Work instructions -> Rewrite the lines starting at the first line and ending at the line containing "mécanismes de défense", swapping "psychanalyse" for "psychologie" and leaving everything else unchanged.

Extracted page text data ->
◇ ◇ ◇

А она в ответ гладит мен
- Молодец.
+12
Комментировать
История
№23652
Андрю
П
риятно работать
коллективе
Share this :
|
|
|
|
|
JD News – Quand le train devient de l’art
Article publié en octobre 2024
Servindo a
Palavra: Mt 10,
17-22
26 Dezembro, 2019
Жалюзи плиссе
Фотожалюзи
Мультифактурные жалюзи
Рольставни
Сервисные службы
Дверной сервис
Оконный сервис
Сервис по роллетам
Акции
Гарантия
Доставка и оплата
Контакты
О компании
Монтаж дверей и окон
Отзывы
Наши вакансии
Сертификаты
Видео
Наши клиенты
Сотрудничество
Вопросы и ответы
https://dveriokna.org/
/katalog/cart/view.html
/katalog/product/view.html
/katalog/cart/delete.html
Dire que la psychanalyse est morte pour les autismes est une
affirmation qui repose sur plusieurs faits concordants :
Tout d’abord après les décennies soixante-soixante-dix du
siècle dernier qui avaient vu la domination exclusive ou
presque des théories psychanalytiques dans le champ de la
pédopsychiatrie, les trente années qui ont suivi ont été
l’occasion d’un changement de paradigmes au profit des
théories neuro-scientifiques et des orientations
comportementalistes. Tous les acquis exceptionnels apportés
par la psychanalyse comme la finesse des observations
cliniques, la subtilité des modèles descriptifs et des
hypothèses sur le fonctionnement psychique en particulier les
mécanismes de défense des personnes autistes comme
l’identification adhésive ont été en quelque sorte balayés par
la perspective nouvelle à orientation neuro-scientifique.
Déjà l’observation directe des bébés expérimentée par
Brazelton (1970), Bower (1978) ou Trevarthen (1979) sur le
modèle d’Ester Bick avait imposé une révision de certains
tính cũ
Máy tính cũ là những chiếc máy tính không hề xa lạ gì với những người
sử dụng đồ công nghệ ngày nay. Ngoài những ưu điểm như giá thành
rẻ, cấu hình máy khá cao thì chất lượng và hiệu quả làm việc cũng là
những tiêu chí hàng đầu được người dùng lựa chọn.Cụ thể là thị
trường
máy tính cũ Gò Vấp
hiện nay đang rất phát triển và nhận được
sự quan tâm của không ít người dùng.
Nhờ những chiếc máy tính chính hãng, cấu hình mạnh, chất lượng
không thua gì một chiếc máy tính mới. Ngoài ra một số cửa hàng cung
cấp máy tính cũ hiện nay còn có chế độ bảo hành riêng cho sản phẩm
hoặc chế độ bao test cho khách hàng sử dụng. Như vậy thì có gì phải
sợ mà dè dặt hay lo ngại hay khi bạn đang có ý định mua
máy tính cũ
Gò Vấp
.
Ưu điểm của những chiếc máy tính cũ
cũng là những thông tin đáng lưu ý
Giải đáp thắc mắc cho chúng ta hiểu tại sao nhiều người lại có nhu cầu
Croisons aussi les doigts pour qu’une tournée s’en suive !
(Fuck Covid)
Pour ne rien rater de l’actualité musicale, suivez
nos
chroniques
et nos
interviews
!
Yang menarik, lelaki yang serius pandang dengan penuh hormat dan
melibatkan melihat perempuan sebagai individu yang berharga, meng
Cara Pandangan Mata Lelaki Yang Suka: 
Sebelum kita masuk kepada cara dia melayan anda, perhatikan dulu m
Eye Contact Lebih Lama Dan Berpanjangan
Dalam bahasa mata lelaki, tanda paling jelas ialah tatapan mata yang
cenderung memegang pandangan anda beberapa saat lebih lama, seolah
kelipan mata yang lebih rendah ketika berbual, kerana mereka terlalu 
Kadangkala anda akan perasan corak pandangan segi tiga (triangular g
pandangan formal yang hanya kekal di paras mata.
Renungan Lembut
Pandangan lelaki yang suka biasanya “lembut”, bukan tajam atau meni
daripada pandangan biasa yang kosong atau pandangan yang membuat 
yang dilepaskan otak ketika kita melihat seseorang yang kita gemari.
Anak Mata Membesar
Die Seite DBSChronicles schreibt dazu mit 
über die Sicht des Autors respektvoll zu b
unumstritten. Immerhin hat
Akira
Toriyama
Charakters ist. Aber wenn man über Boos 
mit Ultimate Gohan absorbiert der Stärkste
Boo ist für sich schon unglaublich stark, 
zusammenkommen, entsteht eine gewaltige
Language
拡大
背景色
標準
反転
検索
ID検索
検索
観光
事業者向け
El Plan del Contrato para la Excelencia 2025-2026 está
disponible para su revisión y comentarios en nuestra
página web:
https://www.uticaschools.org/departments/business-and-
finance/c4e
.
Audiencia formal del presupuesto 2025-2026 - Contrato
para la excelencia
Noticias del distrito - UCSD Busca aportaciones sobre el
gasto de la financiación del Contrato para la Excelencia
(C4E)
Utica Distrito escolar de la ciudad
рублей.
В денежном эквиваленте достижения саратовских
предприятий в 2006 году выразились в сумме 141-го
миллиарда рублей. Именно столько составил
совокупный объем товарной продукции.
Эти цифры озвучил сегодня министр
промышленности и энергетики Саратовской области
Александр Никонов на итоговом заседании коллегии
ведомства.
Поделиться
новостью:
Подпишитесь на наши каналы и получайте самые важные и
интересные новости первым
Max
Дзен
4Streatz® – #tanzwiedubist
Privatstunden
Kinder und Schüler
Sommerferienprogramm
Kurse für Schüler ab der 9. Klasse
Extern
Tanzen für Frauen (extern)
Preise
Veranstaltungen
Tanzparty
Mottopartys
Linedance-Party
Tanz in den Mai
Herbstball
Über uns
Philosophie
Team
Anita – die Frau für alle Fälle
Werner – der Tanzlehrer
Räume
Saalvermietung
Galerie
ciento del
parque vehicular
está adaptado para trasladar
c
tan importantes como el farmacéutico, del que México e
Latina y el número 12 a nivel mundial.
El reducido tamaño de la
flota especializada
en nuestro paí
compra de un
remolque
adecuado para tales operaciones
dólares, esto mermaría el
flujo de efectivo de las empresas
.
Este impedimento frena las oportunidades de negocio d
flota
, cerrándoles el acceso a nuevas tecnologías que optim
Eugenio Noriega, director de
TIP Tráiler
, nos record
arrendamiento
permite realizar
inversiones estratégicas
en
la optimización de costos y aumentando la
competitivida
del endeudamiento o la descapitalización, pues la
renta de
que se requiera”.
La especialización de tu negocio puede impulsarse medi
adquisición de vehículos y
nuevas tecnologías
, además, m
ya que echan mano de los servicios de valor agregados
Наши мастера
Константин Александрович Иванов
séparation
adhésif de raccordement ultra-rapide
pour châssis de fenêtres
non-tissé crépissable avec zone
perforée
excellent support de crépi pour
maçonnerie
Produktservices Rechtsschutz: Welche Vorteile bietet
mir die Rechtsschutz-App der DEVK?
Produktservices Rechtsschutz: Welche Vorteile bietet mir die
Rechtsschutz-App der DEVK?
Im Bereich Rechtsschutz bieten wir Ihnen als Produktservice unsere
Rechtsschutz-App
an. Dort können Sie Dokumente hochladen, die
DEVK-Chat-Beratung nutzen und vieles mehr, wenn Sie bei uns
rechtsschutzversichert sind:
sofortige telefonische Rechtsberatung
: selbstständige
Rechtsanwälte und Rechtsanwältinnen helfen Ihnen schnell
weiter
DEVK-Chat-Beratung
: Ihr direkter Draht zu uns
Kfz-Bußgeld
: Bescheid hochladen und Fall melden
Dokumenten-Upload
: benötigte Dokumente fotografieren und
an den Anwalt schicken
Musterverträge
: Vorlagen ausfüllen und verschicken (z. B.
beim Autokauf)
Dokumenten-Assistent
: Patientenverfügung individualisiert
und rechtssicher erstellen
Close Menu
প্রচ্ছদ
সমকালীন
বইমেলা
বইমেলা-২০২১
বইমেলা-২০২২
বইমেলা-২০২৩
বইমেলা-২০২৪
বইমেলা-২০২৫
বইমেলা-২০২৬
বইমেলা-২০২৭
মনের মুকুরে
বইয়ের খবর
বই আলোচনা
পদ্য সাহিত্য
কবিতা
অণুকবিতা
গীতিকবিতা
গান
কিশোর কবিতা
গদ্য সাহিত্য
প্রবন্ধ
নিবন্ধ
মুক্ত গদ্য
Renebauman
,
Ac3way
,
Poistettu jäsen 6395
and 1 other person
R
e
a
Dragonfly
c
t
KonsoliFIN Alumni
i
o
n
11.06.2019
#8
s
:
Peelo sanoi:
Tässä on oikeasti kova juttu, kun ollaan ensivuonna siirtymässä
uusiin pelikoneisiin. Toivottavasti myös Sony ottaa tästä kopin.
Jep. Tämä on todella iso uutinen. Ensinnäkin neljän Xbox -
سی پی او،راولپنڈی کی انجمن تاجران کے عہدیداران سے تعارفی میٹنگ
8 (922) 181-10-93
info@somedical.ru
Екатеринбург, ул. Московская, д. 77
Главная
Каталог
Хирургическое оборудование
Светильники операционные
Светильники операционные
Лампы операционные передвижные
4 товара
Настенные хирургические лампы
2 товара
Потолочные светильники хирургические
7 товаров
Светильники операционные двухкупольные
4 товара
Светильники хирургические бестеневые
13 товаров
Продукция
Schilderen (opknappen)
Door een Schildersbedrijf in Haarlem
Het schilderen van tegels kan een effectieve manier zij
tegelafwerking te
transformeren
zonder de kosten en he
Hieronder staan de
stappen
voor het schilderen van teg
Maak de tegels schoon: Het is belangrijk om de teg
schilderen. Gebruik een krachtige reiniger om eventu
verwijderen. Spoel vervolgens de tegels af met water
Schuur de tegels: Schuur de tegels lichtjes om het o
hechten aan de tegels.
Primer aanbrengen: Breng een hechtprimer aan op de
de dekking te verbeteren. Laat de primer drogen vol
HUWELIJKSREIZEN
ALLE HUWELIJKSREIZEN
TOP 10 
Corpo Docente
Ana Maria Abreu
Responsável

◇ ◇ ◇

Expected answer ->
А она в ответ гладит мен
- Молодец.
+12
Комментировать
История
№23652
Андрю
П
риятно работать
коллективе
Share this :
|
|
|
|
|
JD News – Quand le train devient de l’art
Article publié en octobre 2024
Servindo a
Palavra: Mt 10,
17-22
26 Dezembro, 2019
Жалюзи плиссе
Фотожалюзи
Мультифактурные жалюзи
Рольставни
Сервисные службы
Дверной сервис
Оконный сервис
Сервис по роллетам
Акции
Гарантия
Доставка и оплата
Контакты
О компании
Монтаж дверей и окон
Отзывы
Наши вакансии
Сертификаты
Видео
Наши клиенты
Сотрудничество
Вопросы и ответы
https://dveriokna.org/
/katalog/cart/view.html
/katalog/product/view.html
/katalog/cart/delete.html
Dire que la psychologie est morte pour les autismes est une
affirmation qui repose sur plusieurs faits concordants :
Tout d’abord après les décennies soixante-soixante-dix du
siècle dernier qui avaient vu la domination exclusive ou
presque des théories psychanalytiques dans le champ de la
pédopsychiatrie, les trente années qui ont suivi ont été
l’occasion d’un changement de paradigmes au profit des
théories neuro-scientifiques et des orientations
comportementalistes. Tous les acquis exceptionnels apportés
par la psychologie comme la finesse des observations
cliniques, la subtilité des modèles descriptifs et des
hypothèses sur le fonctionnement psychique en particulier les
mécanismes de défense des personnes autistes comme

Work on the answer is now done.